■ **GIVEN INSTRUCTION**
Copy out the forum post about Saint Patrick's Day below word for word, reproducing all of it without changes.

+++ TEXT EXTRACT

# Saint Patrick's Day



## maxiogee

I don't imagine that it is widely known here that the current understanding of Saint patrick is that he was not one person, but several.
The feeling is that there were several 'bishops' who served in Ireland around the same time and that history has forgotten who they were and lumped them - and their deeds - into one amalgamated 'Apostle of Ireland'. There is definite record of one Patrinus amd of another called Palladius, a deacon from Gaul who came to Ireland, perhaps sent by Pope Celestine I (died 431). Palladius was here at the same time as Auxilius, Secundus and Iserninus and all of them seem to have worked themselves in the character of Patrick.

So it is nice to see that the good forer@s here at WordRef give four of these worthy gentlemen an individual mention in the calendar - 
s. Patrizio: 16th March 2007 
St. Patrick's Day: 17th March 2007 
Saint-Patrick / St-Patrick's Day: 17th March 2007 
St-Patrick's Day / Saint-Patrick: 17th March 2007 ​The second one seems to be the right one - no hyphens 

To all you with Irish ancestry - may the day be as happy and joyous as you can possibly cope with!

++++++
+++ DATASET EXTRACT

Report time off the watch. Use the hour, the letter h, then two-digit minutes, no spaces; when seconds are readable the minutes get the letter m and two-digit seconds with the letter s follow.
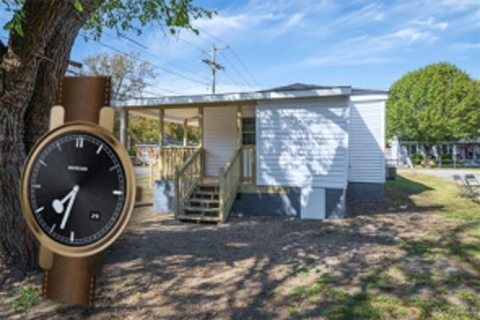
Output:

++++++
+++ DATASET EXTRACT

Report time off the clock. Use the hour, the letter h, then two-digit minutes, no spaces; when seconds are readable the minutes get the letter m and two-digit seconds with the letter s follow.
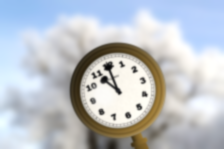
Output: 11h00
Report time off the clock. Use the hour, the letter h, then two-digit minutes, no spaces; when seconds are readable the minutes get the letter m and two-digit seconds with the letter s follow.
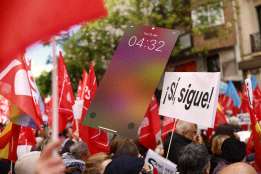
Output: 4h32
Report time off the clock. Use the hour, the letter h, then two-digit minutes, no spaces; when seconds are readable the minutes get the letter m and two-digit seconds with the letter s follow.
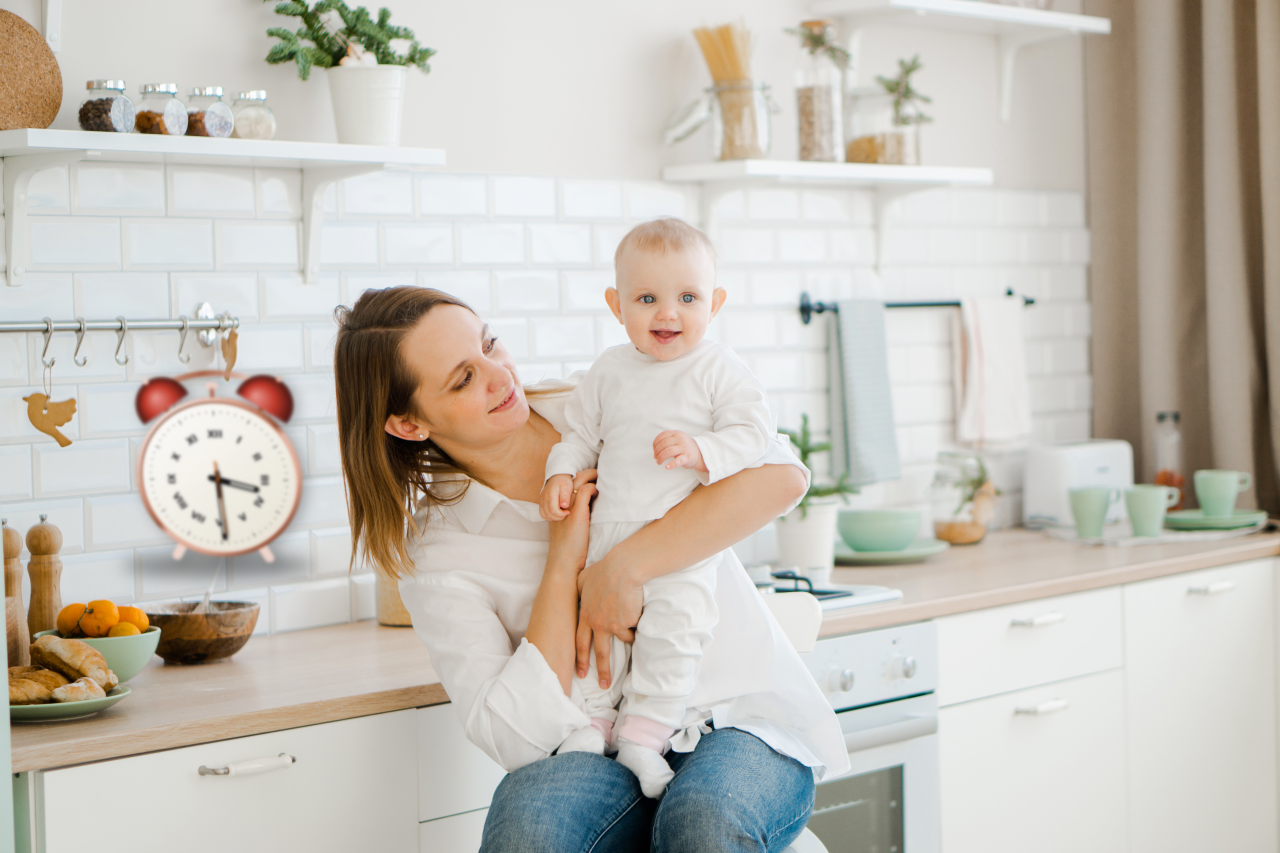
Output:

++++++
+++ DATASET EXTRACT

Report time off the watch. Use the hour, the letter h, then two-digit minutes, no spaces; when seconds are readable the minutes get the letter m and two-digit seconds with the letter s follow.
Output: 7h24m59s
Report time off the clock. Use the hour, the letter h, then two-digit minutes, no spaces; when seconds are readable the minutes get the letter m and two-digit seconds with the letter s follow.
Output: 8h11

++++++

■ **THE RESPONSE**
# Saint Patrick's Day



## maxiogee

I don't imagine that it is widely known here that the current understanding of Saint patrick is that he was not one person, but several.
The feeling is that there were several 'bishops' who served in Ireland around the same time and that history has forgotten who they were and lumped them - and their deeds - into one amalgamated 'Apostle of Ireland'. There is definite record of one Patrinus amd of another called Palladius, a deacon from Gaul who came to Ireland, perhaps sent by Pope Celestine I (died 431). Palladius was here at the same time as Auxilius, Secundus and Iserninus and all of them seem to have worked themselves in the character of Patrick.

So it is nice to see that the good forer@s here at WordRef give four of these worthy gentlemen an individual mention in the calendar - 
s. Patrizio: 16th March 2007 
St. Patrick's Day: 17th March 2007 
Saint-Patrick / St-Patrick's Day: 17th March 2007 
St-Patrick's Day / Saint-Patrick: 17th March 2007 ​The second one seems to be the right one - no hyphens 

To all you with Irish ancestry - may the day be as happy and joyous as you can possibly cope with!